▶ _Dataset records_:
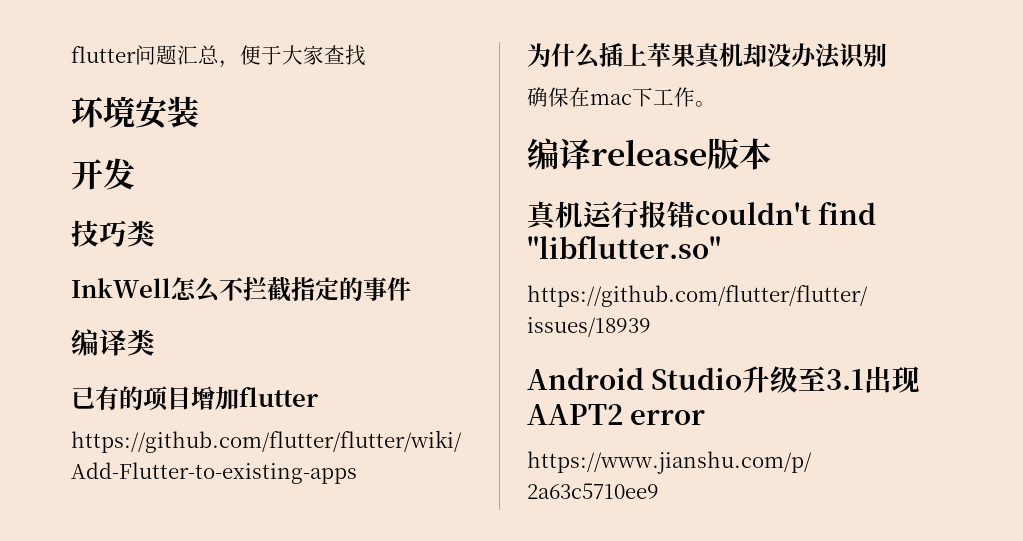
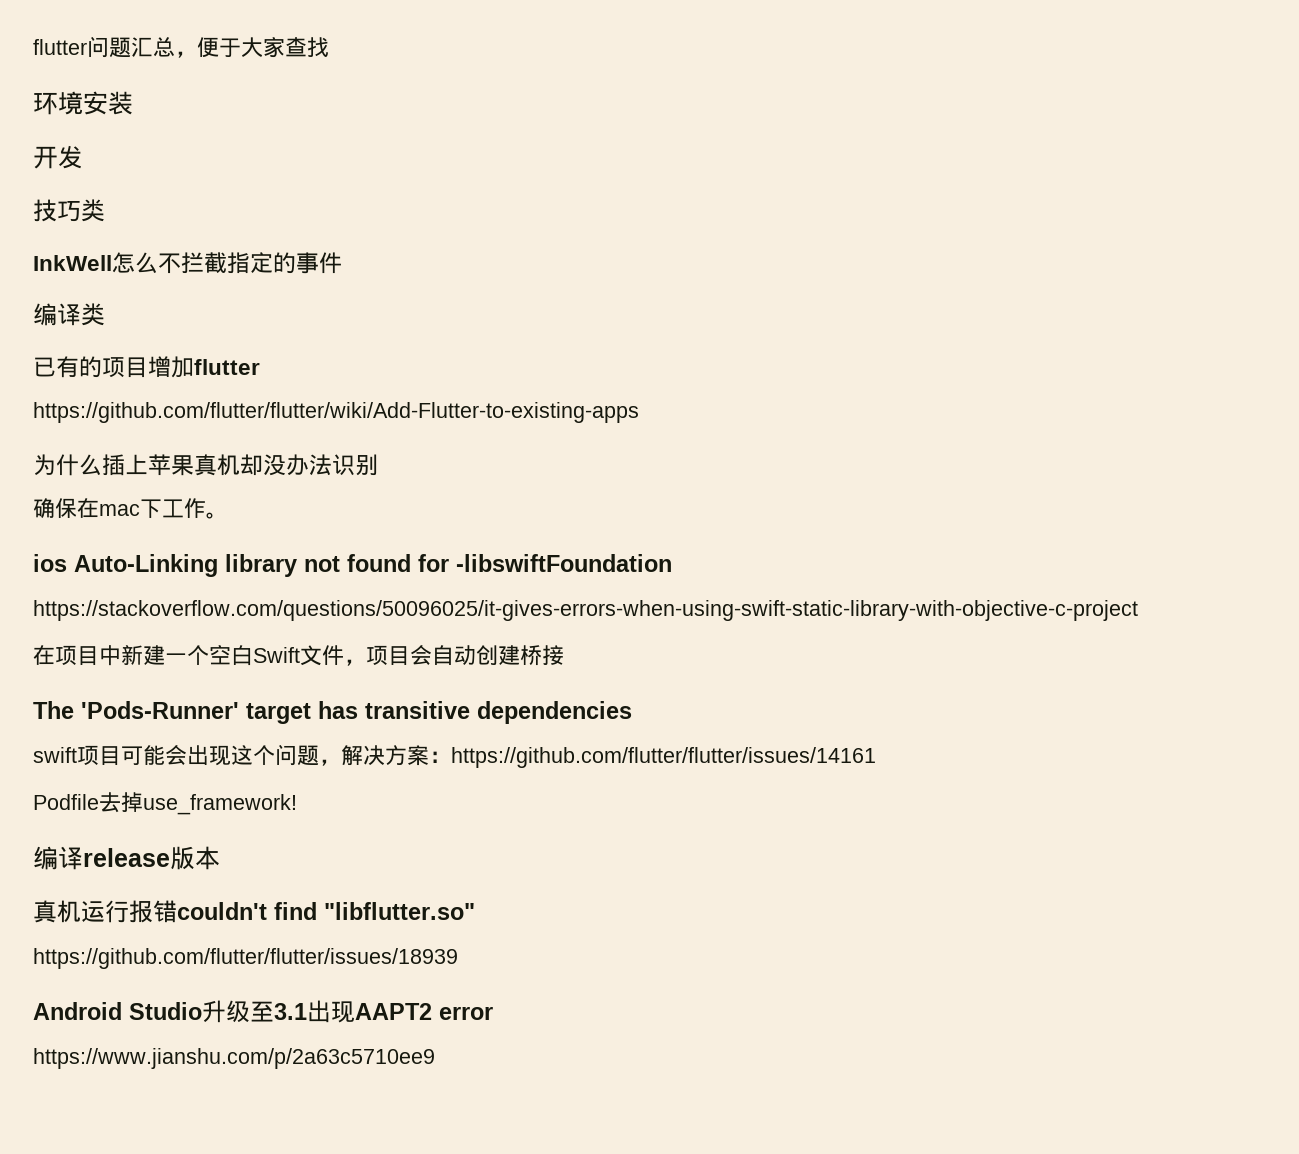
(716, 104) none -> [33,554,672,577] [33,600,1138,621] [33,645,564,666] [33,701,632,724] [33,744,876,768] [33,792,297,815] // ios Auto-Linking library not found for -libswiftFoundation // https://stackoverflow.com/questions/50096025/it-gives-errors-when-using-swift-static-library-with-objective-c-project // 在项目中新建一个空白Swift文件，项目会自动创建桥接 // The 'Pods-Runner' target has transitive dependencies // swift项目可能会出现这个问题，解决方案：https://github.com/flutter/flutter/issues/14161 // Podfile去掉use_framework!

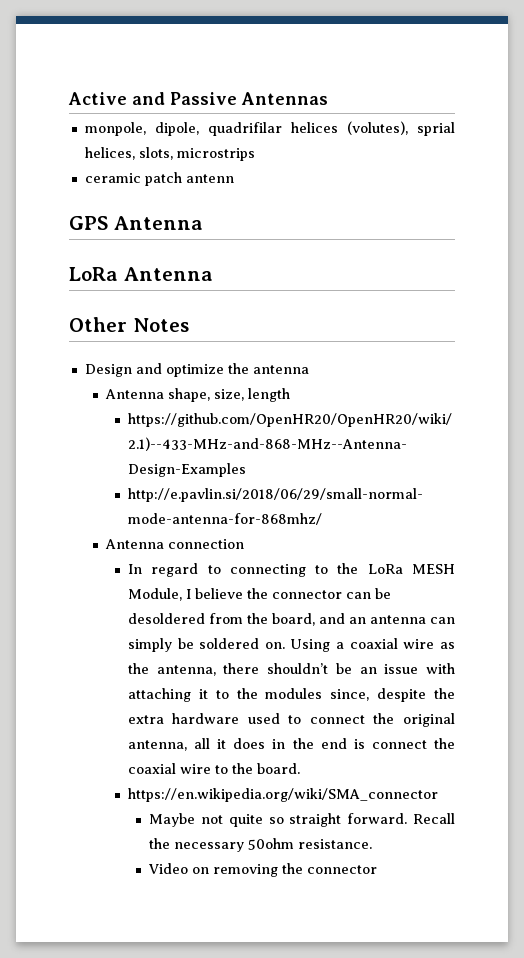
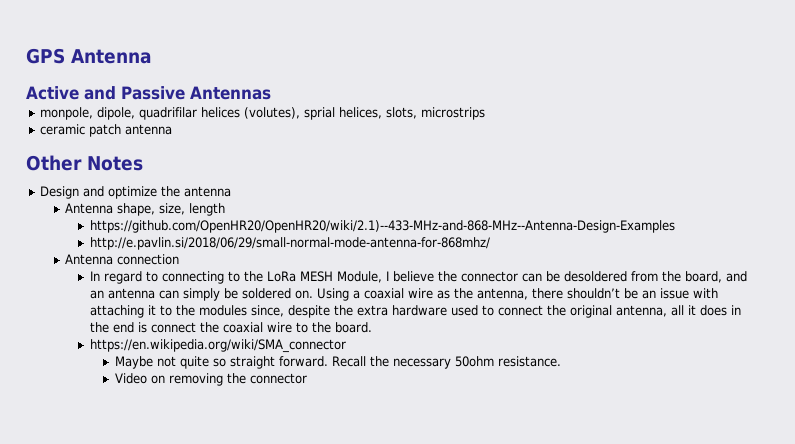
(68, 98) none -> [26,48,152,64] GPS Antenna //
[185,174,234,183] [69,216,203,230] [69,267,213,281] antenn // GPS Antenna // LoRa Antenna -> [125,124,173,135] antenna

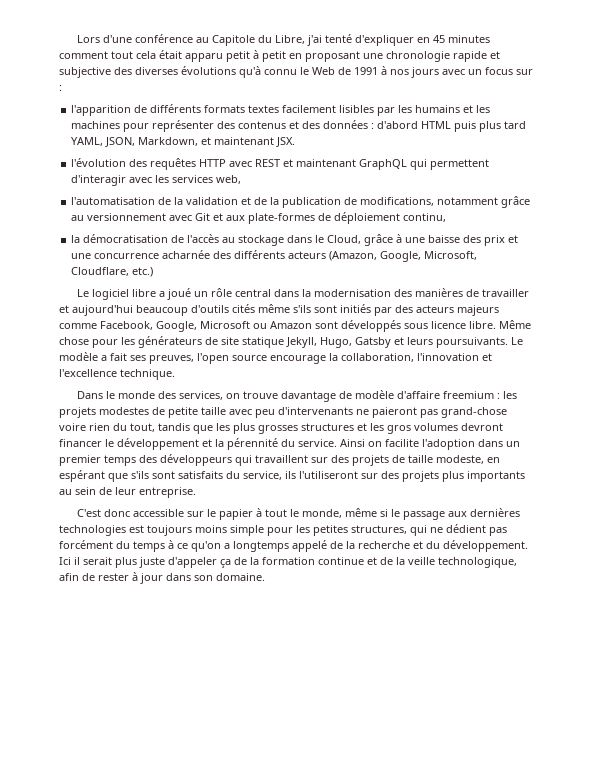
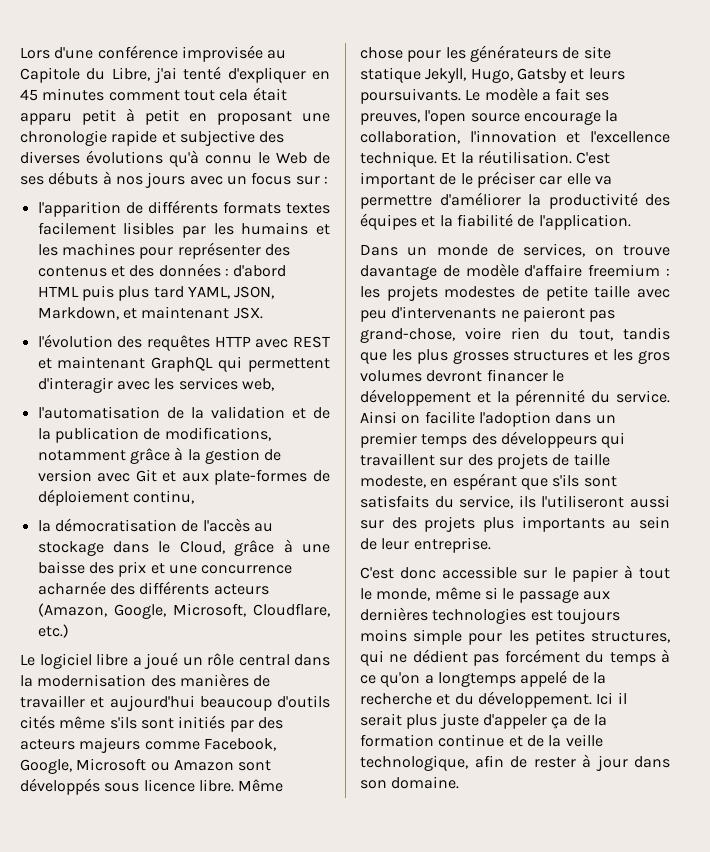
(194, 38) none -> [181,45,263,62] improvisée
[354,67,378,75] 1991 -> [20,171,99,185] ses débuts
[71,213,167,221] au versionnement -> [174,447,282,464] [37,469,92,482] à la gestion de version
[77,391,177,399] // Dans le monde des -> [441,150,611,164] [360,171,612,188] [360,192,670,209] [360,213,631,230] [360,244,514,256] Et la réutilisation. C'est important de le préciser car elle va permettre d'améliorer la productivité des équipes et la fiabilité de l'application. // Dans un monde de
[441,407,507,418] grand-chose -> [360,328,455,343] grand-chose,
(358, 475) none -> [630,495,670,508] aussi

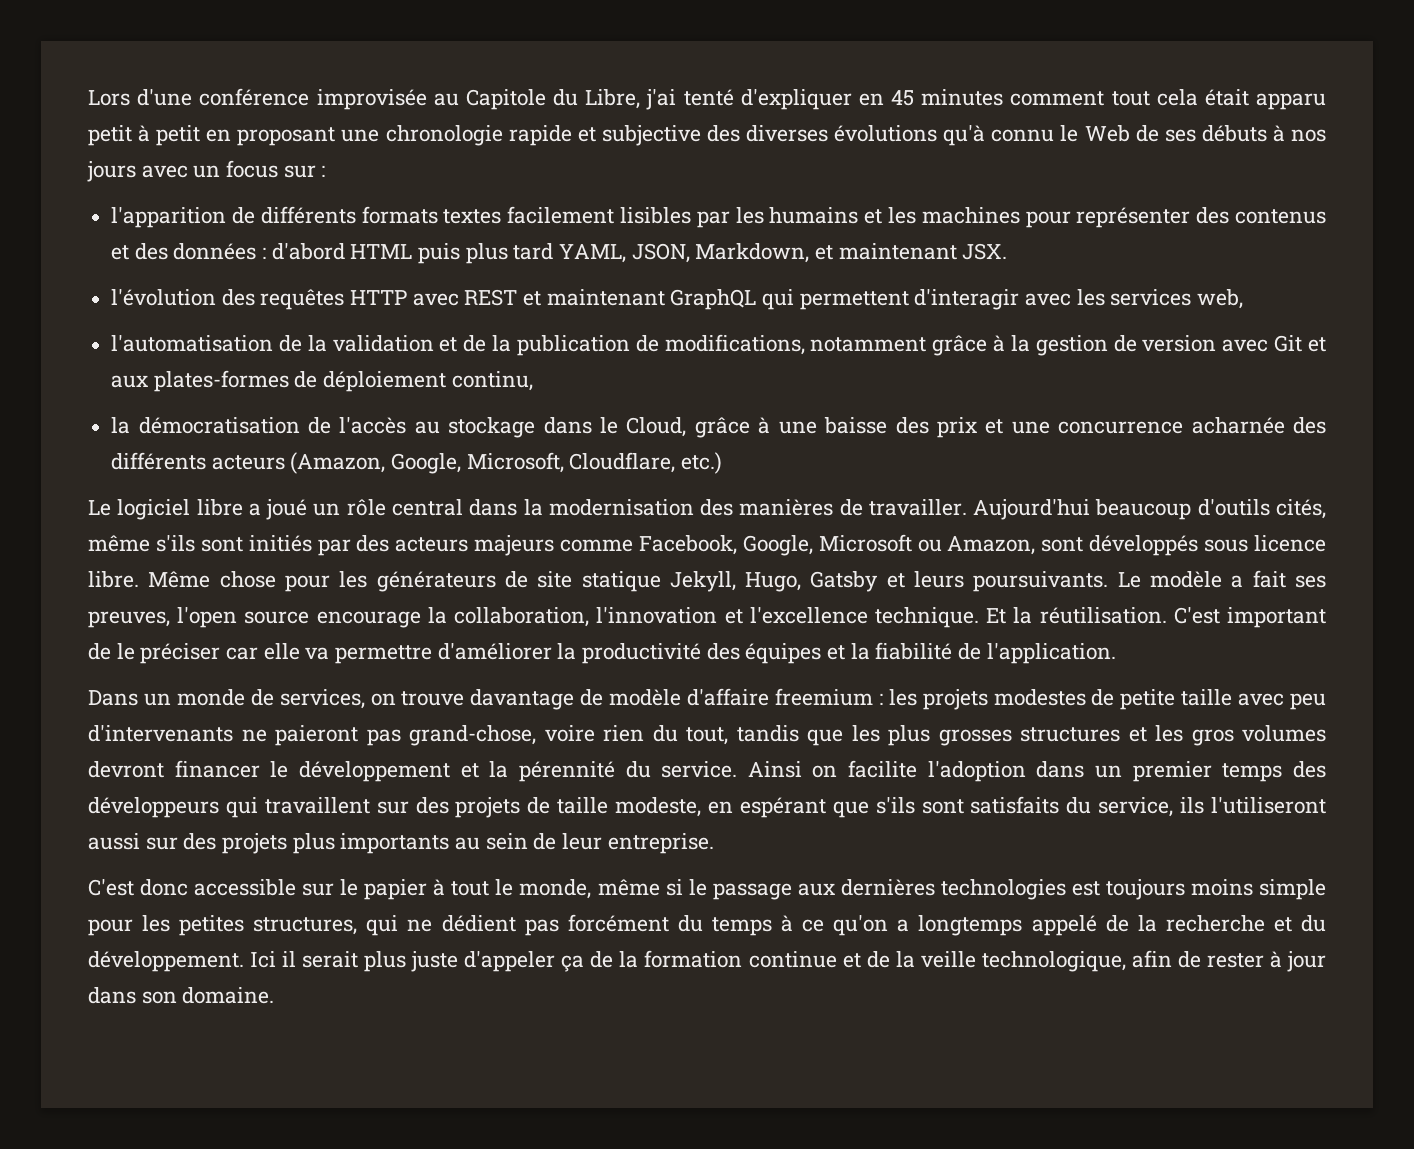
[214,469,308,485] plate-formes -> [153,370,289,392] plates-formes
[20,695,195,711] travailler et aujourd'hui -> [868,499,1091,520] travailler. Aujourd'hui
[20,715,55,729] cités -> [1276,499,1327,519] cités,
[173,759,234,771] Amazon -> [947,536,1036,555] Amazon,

▶ _What is required_: What is the count of lines in the data above containing the string "Antenna"? Write the number and nothing else.

▶ _Task answer_: 2